Verrouillage.La gigantesque manifestation du 25 mars 2011 à Douma, en solidarité avec Deraa (sud du pays) d’où est parti le soulèvement syrien, est citée par les militants comme une date historique. Les forces du régime ont fait preuve de retenue face à la protestation qui montait aux portes de Damas. Trois semaines plus tard, le centre de Douma a pris des allures de place Tahrir avec un rassemblement qui a duré plusieurs jours. Les manifestants ont ensuite marché sur la capitale, mais se sont heurtés au verrouillage du centre-ville par les forces de sécurité. La contestation s’est poursuivie et a gonflé de semaine en semaine avec une répression «raisonnable» jusqu’en juillet, quand l’armée a massivement investi Douma pendant une dizaine de jours, multipliant perquisitions et arrestations.

La militarisation de la révolution a commencé à Douma dès l’automne 2011, lorsque les opposants ont porté les armes pour protéger les manifestations et empêcher l’accès des forces de répression.

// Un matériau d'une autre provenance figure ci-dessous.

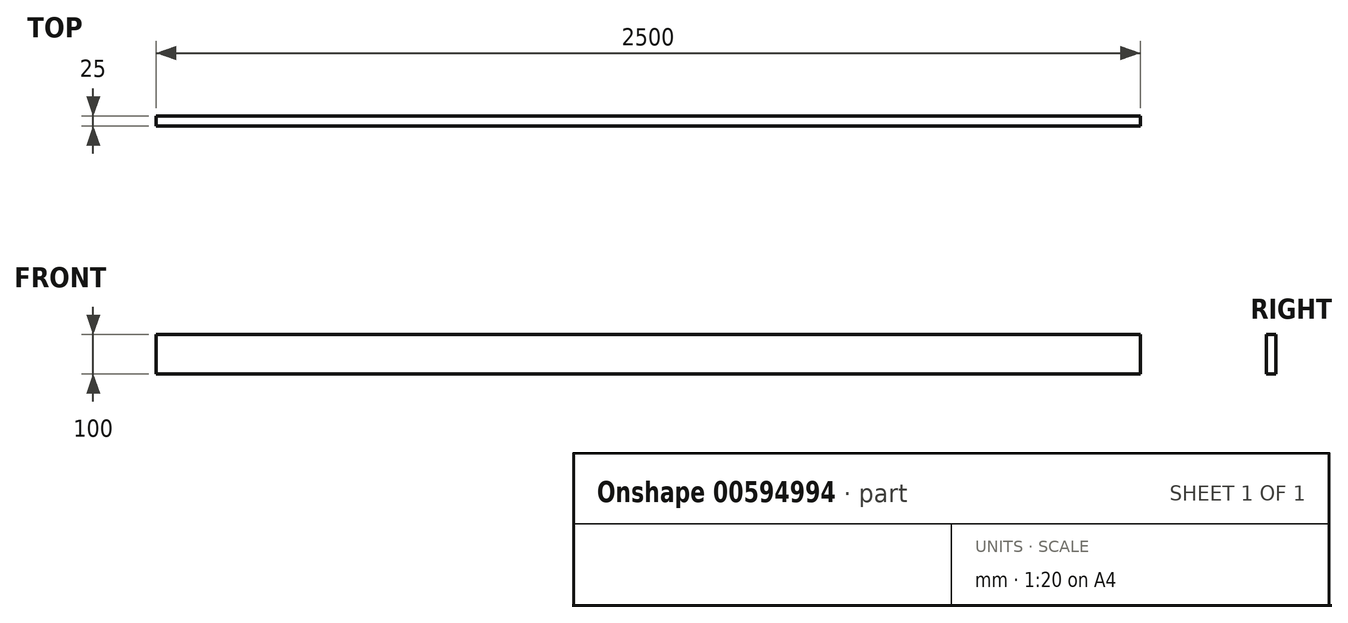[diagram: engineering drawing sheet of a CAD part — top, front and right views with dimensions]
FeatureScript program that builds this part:
annotation { "Feature Type Name" : "Feature", "Feature Type Description" : "" }
export const myFeature = defineFeature(function(context is Context, id is Id, definition is map)
    precondition{}
    {
        {
            var Q0;
            Q0=qCreatedBy(makeId("Front.planeOp"),FACE);
            var sketch = newSketch(context, id + "F0", { "sketchPlane" : qUnion([Q0])});
            skLineSegment(sketch, "E0.bottom", {"start": v(0, 0) * mm, "end": v(2500, 0) * mm});
            skLineSegment(sketch, "E0.top", {"start": v(0, -100) * mm, "end": v(2500, -100) * mm});
            skLineSegment(sketch, "E0.left", {"start": v(0, 0) * mm, "end": v(0, -100) * mm});
            skLineSegment(sketch, "E0.right", {"start": v(2500, 0) * mm, "end": v(2500, -100) * mm});
            skSolve(sketch);
        }
        {
            var Q0;
            Q0=makeQuery(id+"F0.imprint","IMPRINT",FACE,{"disambiguationData":[TD([[makeQuery(id+"F0.imprint","IMPRINT",EDGE,{"derivedFrom":sQuery(id+"F0.wireOp",EDGE,"E0.bottom")}),-1.0]])]});
            extrude(context, id + "F1", {"entities" : qUnion([Q0]), "depth" : 25 * mm, "offsetDistance" : 25 * mm});
        }
    });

Celles-ci se sont mises alors à tirer à l’arme lourde contre les foules.

«Divergences».C’est à Douma aussi que le premier conseil militaire de l’Armée syrienne libre (ASL) a vu le jour début 2012 et que les attaques contre l’armée du régime ont commencé. Une grande offensive lancée à l’été 2012 a fait de la Ghouta la première «zone libérée» du contrôle de Bachar al-Assad. La nécessité de palier les manquements des services de l’Etat a conduit les habitants à créer à Douma le premier conseil civil local pour gérer les hôpitaux, les tribunaux, les écoles… Les autres localités de la Ghouta ont suivi l’exemple de ces conseils élus démocratiquement, et qui reflétaient le pluralisme politique d’une région où se côtoient, nationalistes arabes nassériens, Frères musulmans et libéraux. Une sorte de République de Ghouta était née, non loin du cœur de Damas.

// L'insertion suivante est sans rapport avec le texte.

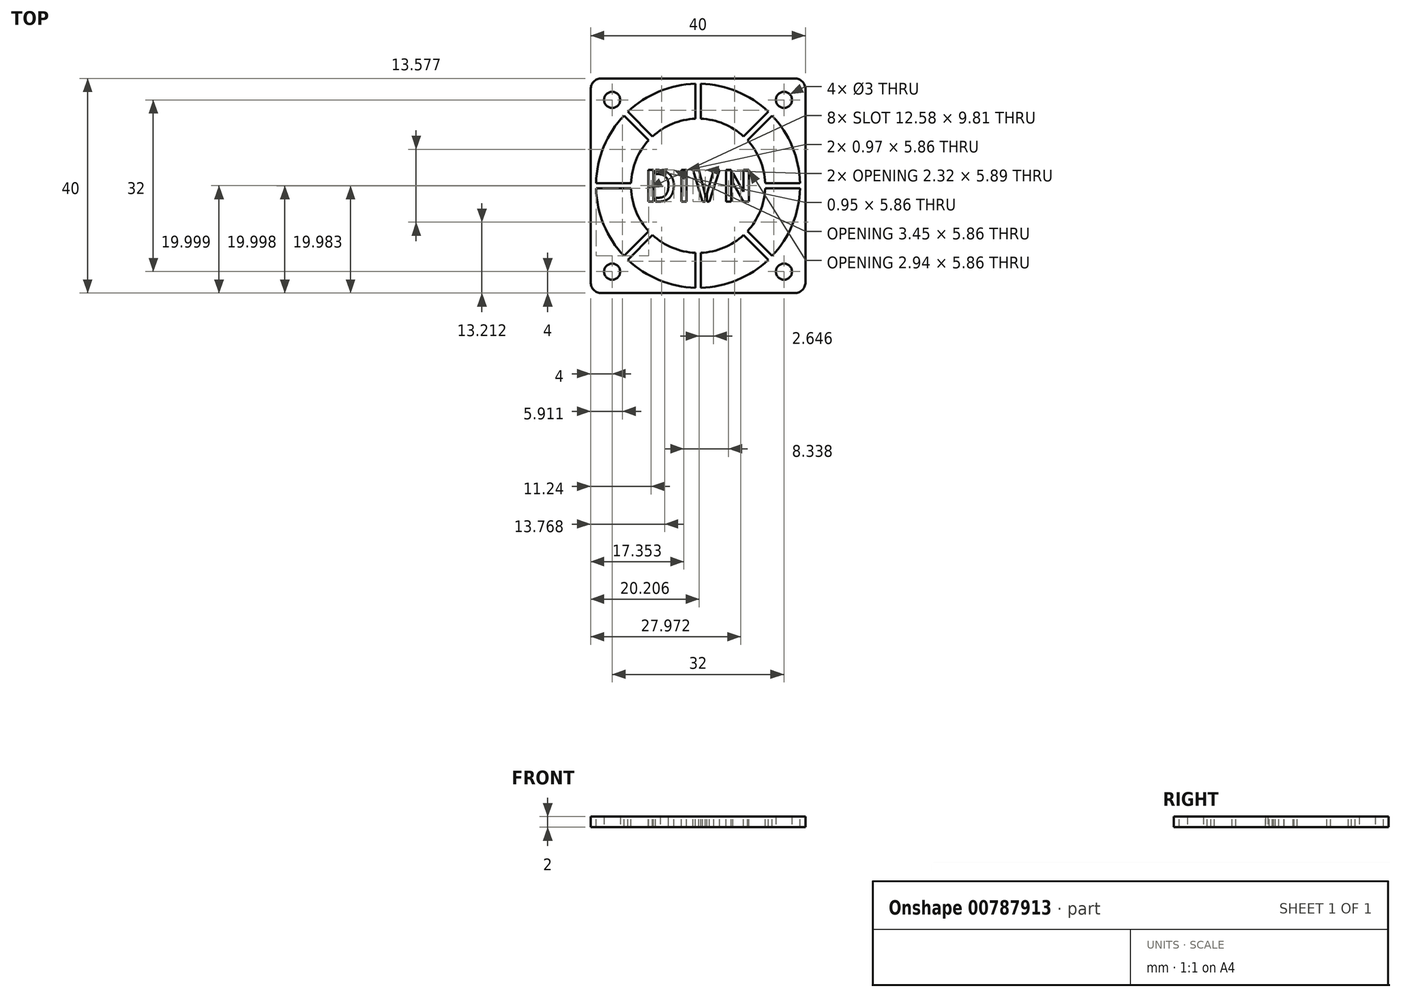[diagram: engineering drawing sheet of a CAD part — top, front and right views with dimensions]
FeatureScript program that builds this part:
annotation { "Feature Type Name" : "Feature", "Feature Type Description" : "" }
export const myFeature = defineFeature(function(context is Context, id is Id, definition is map)
    precondition{}
    {
        {
            var Q0;
            Q0=qCreatedBy(makeId("Top.planeOp"),FACE);
            var sketch = newSketch(context, id + "F0", { "sketchPlane" : qUnion([Q0])});
            skLineSegment(sketch, "E0.bottom", {"start": v(18, 20) * mm, "end": v(-18, 20) * mm});
            skLineSegment(sketch, "E0.top", {"start": v(18, -20) * mm, "end": v(-18, -20) * mm});
            skLineSegment(sketch, "E0.left", {"start": v(20, 18) * mm, "end": v(20, -18) * mm});
            skLineSegment(sketch, "E0.right", {"start": v(-20, 18) * mm, "end": v(-20, -18) * mm});
            skPoint(sketch, "E0.middle", {"position": v(0, 0) * mm});
            skPoint(sketch, "E1.visualSharp", {"position": v(-20, 20) * mm});
            skArc(sketch, "E1.filletArc", {"start": v(-18, 20) * mm, "mid": v(-19.41, 19.41) * mm, "end": v(-20, 18) * mm});
            skPoint(sketch, "E2.visualSharp", {"position": v(20, 20) * mm});
            skArc(sketch, "E2.filletArc", {"start": v(20, 18) * mm, "mid": v(19.41, 19.41) * mm, "end": v(18, 20) * mm});
            skPoint(sketch, "E3.visualSharp", {"position": v(20, -20) * mm});
            skArc(sketch, "E3.filletArc", {"start": v(18, -20) * mm, "mid": v(19.41, -19.41) * mm, "end": v(20, -18) * mm});
            skPoint(sketch, "E4.visualSharp", {"position": v(-20, -20) * mm});
            skArc(sketch, "E4.filletArc", {"start": v(-20, -18) * mm, "mid": v(-19.41, -19.41) * mm, "end": v(-18, -20) * mm});
            skCircle(sketch, "E5", {"center": v(-16, 16) * mm, "radius": 1.5 * mm});
            skCircle(sketch, "E6", {"center": v(16, 16) * mm, "radius": 1.5 * mm});
            skCircle(sketch, "E7", {"center": v(16, -16) * mm, "radius": 1.5 * mm});
            skCircle(sketch, "E8", {"center": v(-16, -16) * mm, "radius": 1.5 * mm});
            skSolve(sketch);
        }
        {
            var Q0;
            Q0=makeQuery(id+"F0.imprint","IMPRINT",FACE,{"disambiguationData":[TD([[makeQuery(id+"F0.imprint","IMPRINT",EDGE,{"derivedFrom":sQuery(id+"F0.wireOp",EDGE,"E0.bottom")}),1.0]])]});
            extrude(context, id + "F1", {"entities" : qUnion([Q0]), "depth" : 2 * mm, "offsetDistance" : 25 * mm});
        }
        {
            var Q0;
            Q0=makeQuery(id+"F1.opExtrude","CAP_FACE",FACE,{"disambiguationData":[OSD([sQuery(id+"F0.wireOp",EDGE,"E0.bottom"),sQuery(id+"F0.wireOp",EDGE,"E0.top"),sQuery(id+"F0.wireOp",EDGE,"E0.left"),sQuery(id+"F0.wireOp",EDGE,"E0.right"),sQuery(id+"F0.wireOp",EDGE,"E1.filletArc"),sQuery(id+"F0.wireOp",EDGE,"E2.filletArc"),sQuery(id+"F0.wireOp",EDGE,"E3.filletArc"),sQuery(id+"F0.wireOp",EDGE,"E4.filletArc"),sQuery(id+"F0.wireOp",EDGE,"E5"),sQuery(id+"F0.wireOp",EDGE,"E6"),sQuery(id+"F0.wireOp",EDGE,"E7"),sQuery(id+"F0.wireOp",EDGE,"E8")])],"isStart":false});
            var sketch = newSketch(context, id + "F2", { "sketchPlane" : qUnion([Q0])});
            skCircle(sketch, "E9", {"center": v(0, 0) * mm, "radius": 12.5 * mm});
            skCircle(sketch, "E10", {"center": v(0, 0) * mm, "radius": 19 * mm});
            skText(sketch, "E11", { "text": "DIVN", "fontName": "AllertaStencil-Regular.ttf"});
            const initialGuessF2  = {"E11": [-0.01, -0.00293, 1, 0, 0.00586]};
            skSetInitialGuess(sketch, initialGuessF2);
            skSolve(sketch);
        }
        {
            var Q0;
            Q0=makeQuery(id+"F2.imprint","IMPRINT",FACE,{"disambiguationData":[TD([[makeQuery(id+"F2.imprint","IMPRINT",EDGE,{"derivedFrom":sQuery(id+"F2.wireOp",EDGE,"E9")}),-1.0]])]});
            var Q1;
            Q1=makeQuery(id+"F2.imprint","IMPRINT",FACE,{"disambiguationData":[TD([[makeQuery(id+"F2.imprint","IMPRINT",EDGE,{"derivedFrom":sQuery(id+"F2.wireOp",EDGE,"E11.sketch_text.stroke-0")}),-1.0]])]});
            var Q2;
            Q2=makeQuery(id+"F2.imprint","IMPRINT",FACE,{"disambiguationData":[TD([[makeQuery(id+"F2.imprint","IMPRINT",EDGE,{"derivedFrom":sQuery(id+"F2.wireOp",EDGE,"E11.sketch_text.stroke-4")}),-1.0]])]});
            var Q3;
            Q3=makeQuery(id+"F2.imprint","IMPRINT",FACE,{"disambiguationData":[TD([[makeQuery(id+"F2.imprint","IMPRINT",EDGE,{"derivedFrom":sQuery(id+"F2.wireOp",EDGE,"E11.sketch_text.stroke-26")}),-1.0]])]});
            var Q4;
            Q4=makeQuery(id+"F2.imprint","IMPRINT",FACE,{"disambiguationData":[TD([[makeQuery(id+"F2.imprint","IMPRINT",EDGE,{"derivedFrom":sQuery(id+"F2.wireOp",EDGE,"E11.sketch_text.stroke-30")}),-1.0]])]});
            var Q5;
            Q5=makeQuery(id+"F2.imprint","IMPRINT",FACE,{"disambiguationData":[TD([[makeQuery(id+"F2.imprint","IMPRINT",EDGE,{"derivedFrom":sQuery(id+"F2.wireOp",EDGE,"E11.sketch_text.stroke-35")}),-1.0]])]});
            var Q6;
            Q6=makeQuery(id+"F2.imprint","IMPRINT",FACE,{"disambiguationData":[TD([[makeQuery(id+"F2.imprint","IMPRINT",EDGE,{"derivedFrom":sQuery(id+"F2.wireOp",EDGE,"E11.sketch_text.stroke-47")}),-1.0]])]});
            var Q7;
            Q7=makeQuery(id+"F2.imprint","IMPRINT",FACE,{"disambiguationData":[TD([[makeQuery(id+"F2.imprint","IMPRINT",EDGE,{"derivedFrom":sQuery(id+"F2.wireOp",EDGE,"E11.sketch_text.stroke-40")}),-1.0]])]});
            extrude(context, id + "F3", {"entities" : qUnion([Q0, Q1, Q2, Q3, Q4, Q5, Q6, Q7]), "operationType" : NewBodyOperationType.REMOVE, "oppositeDirection" : true, "depth" : 2 * mm, "offsetDistance" : 25 * mm});
        }
        {
            var Q0;
            Q0=makeQuery(id+"F3.boolean.opBoolean","SPLIT",FACE,{"disambiguationData":[TD([makeQuery(id+"F3.opExtrude","SWEPT_FACE",FACE,{"disambiguationData":[OSD([sQuery(id+"F2.wireOp",EDGE,"E9")])]})])],"derivedFrom":makeQuery(id+"F1.opExtrude","CAP_FACE",FACE,{"disambiguationData":[OSD([sQuery(id+"F0.wireOp",EDGE,"E0.bottom"),sQuery(id+"F0.wireOp",EDGE,"E0.top"),sQuery(id+"F0.wireOp",EDGE,"E0.left"),sQuery(id+"F0.wireOp",EDGE,"E0.right"),sQuery(id+"F0.wireOp",EDGE,"E1.filletArc"),sQuery(id+"F0.wireOp",EDGE,"E2.filletArc"),sQuery(id+"F0.wireOp",EDGE,"E3.filletArc"),sQuery(id+"F0.wireOp",EDGE,"E4.filletArc"),sQuery(id+"F0.wireOp",EDGE,"E5"),sQuery(id+"F0.wireOp",EDGE,"E6"),sQuery(id+"F0.wireOp",EDGE,"E7"),sQuery(id+"F0.wireOp",EDGE,"E8")])],"isStart":false})});
            var sketch = newSketch(context, id + "F4", { "sketchPlane" : qUnion([Q0])});
            skLineSegment(sketch, "E12", {"start": v(0, -25.11) * mm, "end": v(0, 26.68) * mm, "construction": true});
            skLineSegment(sketch, "E13", {"start": v(29.7, 0) * mm, "end": v(-31.45, 0) * mm, "construction": true});
            skLineSegment(sketch, "E14.bottom", {"start": v(-0.5, 19.1) * mm, "end": v(0.5, 19.1) * mm});
            skLineSegment(sketch, "E14.top", {"start": v(-0.5, 12.1) * mm, "end": v(0.5, 12.1) * mm});
            skLineSegment(sketch, "E14.left", {"start": v(-0.5, 19.1) * mm, "end": v(-0.5, 12.1) * mm});
            skLineSegment(sketch, "E14.right", {"start": v(0.5, 19.1) * mm, "end": v(0.5, 12.1) * mm});
            skLineSegment(sketch, "E15.1.0", {"start": v(-13.15, 13.86) * mm, "end": v(-8.2, 8.9) * mm});
            skLineSegment(sketch, "E15.1.1", {"start": v(-13.86, 13.15) * mm, "end": v(-8.9, 8.2) * mm});
            skLineSegment(sketch, "E15.1.2", {"start": v(-13.86, 13.15) * mm, "end": v(-13.15, 13.86) * mm});
            skLineSegment(sketch, "E15.1.3", {"start": v(-8.9, 8.2) * mm, "end": v(-8.2, 8.9) * mm});
            skLineSegment(sketch, "E15.2.0", {"start": v(-19.1, 0.5) * mm, "end": v(-12.1, 0.5) * mm});
            skLineSegment(sketch, "E15.2.1", {"start": v(-19.1, -0.5) * mm, "end": v(-12.1, -0.5) * mm});
            skLineSegment(sketch, "E15.2.2", {"start": v(-19.1, -0.5) * mm, "end": v(-19.1, 0.5) * mm});
            skLineSegment(sketch, "E15.2.3", {"start": v(-12.1, -0.5) * mm, "end": v(-12.1, 0.5) * mm});
            skLineSegment(sketch, "E15.3.0", {"start": v(-13.86, -13.15) * mm, "end": v(-8.9, -8.2) * mm});
            skLineSegment(sketch, "E15.3.1", {"start": v(-13.15, -13.86) * mm, "end": v(-8.2, -8.9) * mm});
            skLineSegment(sketch, "E15.3.2", {"start": v(-13.15, -13.86) * mm, "end": v(-13.86, -13.15) * mm});
            skLineSegment(sketch, "E15.3.3", {"start": v(-8.2, -8.9) * mm, "end": v(-8.9, -8.2) * mm});
            skLineSegment(sketch, "E15.4.0", {"start": v(-0.5, -19.1) * mm, "end": v(-0.5, -12.1) * mm});
            skLineSegment(sketch, "E15.4.1", {"start": v(0.5, -19.1) * mm, "end": v(0.5, -12.1) * mm});
            skLineSegment(sketch, "E15.4.2", {"start": v(0.5, -19.1) * mm, "end": v(-0.5, -19.1) * mm});
            skLineSegment(sketch, "E15.4.3", {"start": v(0.5, -12.1) * mm, "end": v(-0.5, -12.1) * mm});
            skLineSegment(sketch, "E15.5.0", {"start": v(13.15, -13.86) * mm, "end": v(8.2, -8.9) * mm});
            skLineSegment(sketch, "E15.5.1", {"start": v(13.86, -13.15) * mm, "end": v(8.9, -8.2) * mm});
            skLineSegment(sketch, "E15.5.2", {"start": v(13.86, -13.15) * mm, "end": v(13.15, -13.86) * mm});
            skLineSegment(sketch, "E15.5.3", {"start": v(8.9, -8.2) * mm, "end": v(8.2, -8.9) * mm});
            skLineSegment(sketch, "E15.6.0", {"start": v(19.1, -0.5) * mm, "end": v(12.1, -0.5) * mm});
            skLineSegment(sketch, "E15.6.1", {"start": v(19.1, 0.5) * mm, "end": v(12.1, 0.5) * mm});
            skLineSegment(sketch, "E15.6.2", {"start": v(19.1, 0.5) * mm, "end": v(19.1, -0.5) * mm});
            skLineSegment(sketch, "E15.6.3", {"start": v(12.1, 0.5) * mm, "end": v(12.1, -0.5) * mm});
            skLineSegment(sketch, "E15.7.0", {"start": v(13.86, 13.15) * mm, "end": v(8.9, 8.2) * mm});
            skLineSegment(sketch, "E15.7.1", {"start": v(13.15, 13.86) * mm, "end": v(8.2, 8.9) * mm});
            skLineSegment(sketch, "E15.7.2", {"start": v(13.15, 13.86) * mm, "end": v(13.86, 13.15) * mm});
            skLineSegment(sketch, "E15.7.3", {"start": v(8.2, 8.9) * mm, "end": v(8.9, 8.2) * mm});
            skPoint(sketch, "E15.center", {"position": v(0, 0) * mm});
            skSolve(sketch);
        }
        {
            var Q0;
            {var subQ0=sQuery(id+"F4.wireOp",EDGE,"E14.bottom");Q0=makeQuery(id+"F4.imprint","IMPRINT",FACE,{"disambiguationData":[TD([[makeQuery(id+"F4.imprint","IMPRINT",EDGE,{"derivedFrom":subQ0}),-1.0]])]});}
            var Q1;
            {var subQ0=sQuery(id+"F4.wireOp",EDGE,"E15.7.2");Q1=makeQuery(id+"F4.imprint","IMPRINT",FACE,{"disambiguationData":[TD([[makeQuery(id+"F4.imprint","IMPRINT",EDGE,{"derivedFrom":subQ0}),-1.0]])]});}
            var Q2;
            {var subQ0=sQuery(id+"F4.wireOp",EDGE,"E15.6.2");Q2=makeQuery(id+"F4.imprint","IMPRINT",FACE,{"disambiguationData":[TD([[makeQuery(id+"F4.imprint","IMPRINT",EDGE,{"derivedFrom":subQ0}),-1.0]])]});}
            var Q3;
            {var subQ0=sQuery(id+"F4.wireOp",EDGE,"E15.5.2");Q3=makeQuery(id+"F4.imprint","IMPRINT",FACE,{"disambiguationData":[TD([[makeQuery(id+"F4.imprint","IMPRINT",EDGE,{"derivedFrom":subQ0}),-1.0]])]});}
            var Q4;
            {var subQ0=sQuery(id+"F4.wireOp",EDGE,"E15.4.2");Q4=makeQuery(id+"F4.imprint","IMPRINT",FACE,{"disambiguationData":[TD([[makeQuery(id+"F4.imprint","IMPRINT",EDGE,{"derivedFrom":subQ0}),-1.0]])]});}
            var Q5;
            {var subQ0=sQuery(id+"F4.wireOp",EDGE,"E15.3.2");Q5=makeQuery(id+"F4.imprint","IMPRINT",FACE,{"disambiguationData":[TD([[makeQuery(id+"F4.imprint","IMPRINT",EDGE,{"derivedFrom":subQ0}),-1.0]])]});}
            var Q6;
            {var subQ0=sQuery(id+"F4.wireOp",EDGE,"E15.2.2");Q6=makeQuery(id+"F4.imprint","IMPRINT",FACE,{"disambiguationData":[TD([[makeQuery(id+"F4.imprint","IMPRINT",EDGE,{"derivedFrom":subQ0}),-1.0]])]});}
            var Q7;
            {var subQ0=sQuery(id+"F4.wireOp",EDGE,"E15.1.2");Q7=makeQuery(id+"F4.imprint","IMPRINT",FACE,{"disambiguationData":[TD([[makeQuery(id+"F4.imprint","IMPRINT",EDGE,{"derivedFrom":subQ0}),-1.0]])]});}
            extrude(context, id + "F5", {"entities" : qUnion([Q0, Q1, Q2, Q3, Q4, Q5, Q6, Q7]), "operationType" : NewBodyOperationType.ADD, "oppositeDirection" : true, "depth" : 2 * mm, "offsetDistance" : 25 * mm});
        }
    });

«Reconquérir la Ghouta est aujourd’hui une impossibilité pour les troupes du régime, assure Jamal Fletani. Ils n’ont plus du tout les forces nécessaires pour affronter les 30 000 combattants locaux prêts à prendre les armes et à oublier leurs divergences pour défendre leur territoire.» Sans se faire d’illusions sur la rapidité de la solution politique qui doit s’amorcer dans les négociations parrainées internationalement, le jeune opposant se dit optimiste du moins sur un cessez-le-feu prochain qui soulagerait la population de Douma des attaques quotidiennes de l’aviation du régime de Bachar al-Assad.